====== EXTRACTED TEXT ======
GoFor Operator Agreement

THIS AGREEMENT (the “Agreement”) is effective as of (the "Effective Date") and is by and between Go-For Industries Inc., a Canadian corporation (“GoFor”) having offices at 360 Kirkwood Ave., Suite 300, Ottawa, ON K1Z 8P1 and (the

“Operator”). Each of GoFor and Operator may be referred to herein individually as a “Party” and collectively as the “Parties”.

WHEREAS GoFor desires to have Operator provide transportation services to GoFor, and Operator desires to provide such services;

NOW, THEREFORE, the Parties agree as follows:

1. Definitions:

1.1. "Affiliate" means any entity that directly or indirectly controls, is controlled by, or is under common control with a Party.

1.2. "Confidential Information" means information disclosed by a Party to the other Party under this Agreement that is marked as confidential or would normally be considered confidential under the circumstances. Without limitation, the following types of information shall be considered confidential information of the disclosing Party: trade secrets, customer lists, supplier lists, personal information of employees and customers, pricing information, marketing strategies, methods of operation, and sales reports. 1.3. “Schedule A” means the document forming part of this Agreement, agreed to by the Parties and modified from time to time by mutual consent, setting forth the specific services, term, fees, billing information, and other operational information concerning the services related to this Agreement.

1.4. “Schedule B” means the document forming part of this Agreement, agreed to by the Parties and modified from time to time by mutual consent, setting forth GoFor’s Code of Conduct. 2. Services: Operator shall provide GoFor with transportation services as set out in Schedule A

(the “Services”).

3. Volume of services: Every request for services that GoFor receives goes through our platform. The system allocates the orders based on factors including operator availability, vehicle type, and location. There are no guarantees of any minimum quantity of deliveries available to be performed. Quantity will vary from day to day. 4. Billing and Payment: GoFor agrees to pay Operator the fees associated with the Services as set forth in Schedule A (the “Fees”), as calculated by GoFor’s logistics platform, and, if applicable, other amounts agreed in writing by the Parties, each as incurred during the billing period. GoFor shall pay Operator in accordance with the payment method and terms set forth in Schedule A.
====== PROVIDED DATA ======
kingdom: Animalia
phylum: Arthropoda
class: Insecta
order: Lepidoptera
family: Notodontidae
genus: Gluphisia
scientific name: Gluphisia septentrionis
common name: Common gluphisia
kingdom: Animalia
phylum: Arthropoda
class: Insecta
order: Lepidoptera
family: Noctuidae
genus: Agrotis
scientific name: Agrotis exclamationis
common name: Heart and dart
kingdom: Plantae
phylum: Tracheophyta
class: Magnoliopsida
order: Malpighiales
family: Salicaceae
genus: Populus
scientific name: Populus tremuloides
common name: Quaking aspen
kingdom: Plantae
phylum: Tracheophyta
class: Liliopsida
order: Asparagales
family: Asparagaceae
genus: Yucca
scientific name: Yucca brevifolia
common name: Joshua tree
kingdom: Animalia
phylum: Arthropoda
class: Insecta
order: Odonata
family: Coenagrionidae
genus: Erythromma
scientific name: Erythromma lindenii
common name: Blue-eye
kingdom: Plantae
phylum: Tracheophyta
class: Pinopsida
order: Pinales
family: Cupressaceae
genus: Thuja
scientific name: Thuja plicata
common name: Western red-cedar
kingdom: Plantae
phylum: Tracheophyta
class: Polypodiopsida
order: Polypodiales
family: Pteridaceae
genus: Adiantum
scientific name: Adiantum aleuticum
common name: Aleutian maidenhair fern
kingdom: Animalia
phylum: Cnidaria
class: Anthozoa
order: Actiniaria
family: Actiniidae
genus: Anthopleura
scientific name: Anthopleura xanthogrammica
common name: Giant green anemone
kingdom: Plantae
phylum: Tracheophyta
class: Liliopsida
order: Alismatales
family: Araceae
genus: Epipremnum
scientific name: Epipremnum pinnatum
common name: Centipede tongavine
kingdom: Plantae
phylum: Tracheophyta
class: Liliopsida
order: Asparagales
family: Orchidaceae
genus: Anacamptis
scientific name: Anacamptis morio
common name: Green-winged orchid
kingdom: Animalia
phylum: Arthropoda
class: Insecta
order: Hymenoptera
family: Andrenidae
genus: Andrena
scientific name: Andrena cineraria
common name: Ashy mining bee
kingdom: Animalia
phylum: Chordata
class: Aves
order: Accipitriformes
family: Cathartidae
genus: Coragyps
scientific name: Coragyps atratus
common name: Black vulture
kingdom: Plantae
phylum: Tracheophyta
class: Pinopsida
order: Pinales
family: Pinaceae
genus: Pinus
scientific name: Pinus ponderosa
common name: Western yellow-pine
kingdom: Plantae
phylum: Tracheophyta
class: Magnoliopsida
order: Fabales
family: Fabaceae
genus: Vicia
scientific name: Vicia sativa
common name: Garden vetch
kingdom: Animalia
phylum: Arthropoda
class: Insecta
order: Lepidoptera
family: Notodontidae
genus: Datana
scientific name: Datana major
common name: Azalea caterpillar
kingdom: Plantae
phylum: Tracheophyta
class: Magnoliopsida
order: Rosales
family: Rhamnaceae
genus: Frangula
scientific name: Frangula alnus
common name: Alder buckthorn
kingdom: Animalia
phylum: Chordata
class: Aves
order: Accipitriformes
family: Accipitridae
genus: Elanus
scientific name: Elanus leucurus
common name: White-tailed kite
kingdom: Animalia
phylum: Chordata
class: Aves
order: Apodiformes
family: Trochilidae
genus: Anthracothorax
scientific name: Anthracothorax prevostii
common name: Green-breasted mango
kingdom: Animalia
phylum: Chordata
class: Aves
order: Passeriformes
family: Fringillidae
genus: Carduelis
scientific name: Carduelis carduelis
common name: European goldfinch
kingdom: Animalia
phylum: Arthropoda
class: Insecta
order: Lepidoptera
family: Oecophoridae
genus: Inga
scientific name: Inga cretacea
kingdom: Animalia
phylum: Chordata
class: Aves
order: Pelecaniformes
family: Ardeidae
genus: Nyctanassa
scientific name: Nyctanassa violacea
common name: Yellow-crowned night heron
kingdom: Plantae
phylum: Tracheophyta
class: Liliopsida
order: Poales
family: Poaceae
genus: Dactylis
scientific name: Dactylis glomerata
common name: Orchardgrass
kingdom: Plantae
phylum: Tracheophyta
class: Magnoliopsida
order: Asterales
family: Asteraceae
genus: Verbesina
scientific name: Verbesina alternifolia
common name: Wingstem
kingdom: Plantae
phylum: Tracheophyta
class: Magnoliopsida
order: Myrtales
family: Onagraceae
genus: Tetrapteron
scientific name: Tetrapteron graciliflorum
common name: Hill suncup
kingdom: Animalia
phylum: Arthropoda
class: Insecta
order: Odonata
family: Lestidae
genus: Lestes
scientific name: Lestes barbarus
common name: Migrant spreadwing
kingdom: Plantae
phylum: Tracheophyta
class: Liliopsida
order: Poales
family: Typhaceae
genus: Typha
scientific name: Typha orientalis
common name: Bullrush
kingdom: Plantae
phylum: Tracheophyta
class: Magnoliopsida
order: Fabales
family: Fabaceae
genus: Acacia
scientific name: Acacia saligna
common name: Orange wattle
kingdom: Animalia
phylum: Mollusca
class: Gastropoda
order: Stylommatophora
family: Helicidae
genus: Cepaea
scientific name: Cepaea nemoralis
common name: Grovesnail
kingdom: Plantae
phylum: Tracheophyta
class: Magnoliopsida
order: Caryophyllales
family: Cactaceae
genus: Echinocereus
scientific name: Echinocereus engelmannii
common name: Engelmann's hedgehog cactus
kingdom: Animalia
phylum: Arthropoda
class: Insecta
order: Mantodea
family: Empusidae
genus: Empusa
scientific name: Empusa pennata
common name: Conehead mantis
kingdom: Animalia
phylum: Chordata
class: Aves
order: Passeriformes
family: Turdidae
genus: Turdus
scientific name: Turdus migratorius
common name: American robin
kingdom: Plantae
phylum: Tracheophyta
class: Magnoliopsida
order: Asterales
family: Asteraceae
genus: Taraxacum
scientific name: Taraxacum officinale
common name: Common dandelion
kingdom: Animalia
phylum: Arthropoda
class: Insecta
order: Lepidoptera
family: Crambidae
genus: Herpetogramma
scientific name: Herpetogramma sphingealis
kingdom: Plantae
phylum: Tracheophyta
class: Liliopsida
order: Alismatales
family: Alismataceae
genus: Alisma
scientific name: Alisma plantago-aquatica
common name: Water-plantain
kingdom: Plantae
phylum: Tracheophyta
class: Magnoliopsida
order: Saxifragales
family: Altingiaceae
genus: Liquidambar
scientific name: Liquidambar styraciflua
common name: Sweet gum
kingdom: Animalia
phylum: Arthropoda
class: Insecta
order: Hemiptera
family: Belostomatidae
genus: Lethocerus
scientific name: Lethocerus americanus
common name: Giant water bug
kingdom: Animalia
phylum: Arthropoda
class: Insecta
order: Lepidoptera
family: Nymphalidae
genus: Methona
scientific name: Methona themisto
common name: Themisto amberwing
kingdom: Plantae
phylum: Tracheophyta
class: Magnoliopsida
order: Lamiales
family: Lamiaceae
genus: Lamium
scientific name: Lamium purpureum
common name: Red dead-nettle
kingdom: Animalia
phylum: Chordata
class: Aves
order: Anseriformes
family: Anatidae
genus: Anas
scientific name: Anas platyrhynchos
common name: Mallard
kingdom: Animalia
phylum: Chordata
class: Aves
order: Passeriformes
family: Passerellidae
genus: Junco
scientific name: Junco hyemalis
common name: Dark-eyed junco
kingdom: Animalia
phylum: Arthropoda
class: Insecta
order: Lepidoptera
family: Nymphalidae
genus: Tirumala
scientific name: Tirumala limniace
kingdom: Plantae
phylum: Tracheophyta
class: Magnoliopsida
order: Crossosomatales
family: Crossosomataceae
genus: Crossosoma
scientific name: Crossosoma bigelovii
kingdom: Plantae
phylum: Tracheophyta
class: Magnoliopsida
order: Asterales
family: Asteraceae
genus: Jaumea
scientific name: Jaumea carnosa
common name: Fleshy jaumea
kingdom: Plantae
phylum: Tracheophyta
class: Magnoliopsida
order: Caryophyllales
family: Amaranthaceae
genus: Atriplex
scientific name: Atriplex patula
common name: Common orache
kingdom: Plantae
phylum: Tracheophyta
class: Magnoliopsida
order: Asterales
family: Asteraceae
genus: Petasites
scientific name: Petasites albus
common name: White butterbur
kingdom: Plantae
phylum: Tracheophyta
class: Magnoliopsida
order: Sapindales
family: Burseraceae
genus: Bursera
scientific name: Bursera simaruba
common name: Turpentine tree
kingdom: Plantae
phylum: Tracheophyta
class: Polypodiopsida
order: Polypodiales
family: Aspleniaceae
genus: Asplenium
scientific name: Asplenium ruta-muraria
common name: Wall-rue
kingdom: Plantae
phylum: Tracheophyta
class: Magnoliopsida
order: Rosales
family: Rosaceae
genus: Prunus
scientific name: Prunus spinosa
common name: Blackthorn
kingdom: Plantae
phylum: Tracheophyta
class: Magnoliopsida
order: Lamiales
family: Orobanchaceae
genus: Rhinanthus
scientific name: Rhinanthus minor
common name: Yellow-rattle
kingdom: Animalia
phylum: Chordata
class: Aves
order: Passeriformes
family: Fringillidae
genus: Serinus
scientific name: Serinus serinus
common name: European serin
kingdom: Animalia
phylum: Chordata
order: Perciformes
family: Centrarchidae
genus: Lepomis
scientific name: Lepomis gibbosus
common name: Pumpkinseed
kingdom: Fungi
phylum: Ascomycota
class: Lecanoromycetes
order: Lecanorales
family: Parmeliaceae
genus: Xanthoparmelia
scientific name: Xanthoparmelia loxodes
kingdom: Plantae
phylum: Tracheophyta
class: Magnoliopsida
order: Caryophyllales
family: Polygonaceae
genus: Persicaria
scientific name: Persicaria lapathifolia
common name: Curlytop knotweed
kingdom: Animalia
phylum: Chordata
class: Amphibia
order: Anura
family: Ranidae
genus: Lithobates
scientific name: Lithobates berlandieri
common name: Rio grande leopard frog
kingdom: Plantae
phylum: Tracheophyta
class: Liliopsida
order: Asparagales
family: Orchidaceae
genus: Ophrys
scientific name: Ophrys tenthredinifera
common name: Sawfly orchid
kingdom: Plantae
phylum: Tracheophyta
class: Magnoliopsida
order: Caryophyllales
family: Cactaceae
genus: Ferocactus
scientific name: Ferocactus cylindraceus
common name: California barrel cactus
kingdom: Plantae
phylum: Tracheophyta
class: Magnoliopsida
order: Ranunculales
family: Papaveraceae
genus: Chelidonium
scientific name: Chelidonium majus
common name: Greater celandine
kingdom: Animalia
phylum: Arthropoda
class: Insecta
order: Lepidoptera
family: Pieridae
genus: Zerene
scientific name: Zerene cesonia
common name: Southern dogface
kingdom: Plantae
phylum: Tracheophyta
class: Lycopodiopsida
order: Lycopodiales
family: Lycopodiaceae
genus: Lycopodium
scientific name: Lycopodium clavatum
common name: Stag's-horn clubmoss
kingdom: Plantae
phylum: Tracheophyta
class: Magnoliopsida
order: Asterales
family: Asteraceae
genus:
======
- [COMPLETE THE FOLLOWING]
[1] Summarize the operator agreement in two sentences.
[2] Reproduce the stretch of the operator agreement from "GoFor Operator Agreement" through "with a Party.".
The records play no part in this work.

- [OUTPUTS FOR THE TASKS]
[1] The operator agreement is between Go-For Industries Inc., a Canadian corporation, and an Operator who will provide the transportation services set out in Schedule A. It defines terms such as "Affiliate" and "Confidential Information," states that GoFor's system allocates orders with no guaranteed minimum number of deliveries, and commits GoFor to pay the Operator the fees set forth in Schedule A.

[2]
GoFor Operator Agreement

THIS AGREEMENT (the “Agreement”) is effective as of (the "Effective Date") and is by and between Go-For Industries Inc., a Canadian corporation (“GoFor”) having offices at 360 Kirkwood Ave., Suite 300, Ottawa, ON K1Z 8P1 and (the

“Operator”). Each of GoFor and Operator may be referred to herein individually as a “Party” and collectively as the “Parties”.

WHEREAS GoFor desires to have Operator provide transportation services to GoFor, and Operator desires to provide such services;

NOW, THEREFORE, the Parties agree as follows:

1. Definitions:

1.1. "Affiliate" means any entity that directly or indirectly controls, is controlled by, or is under common control with a Party.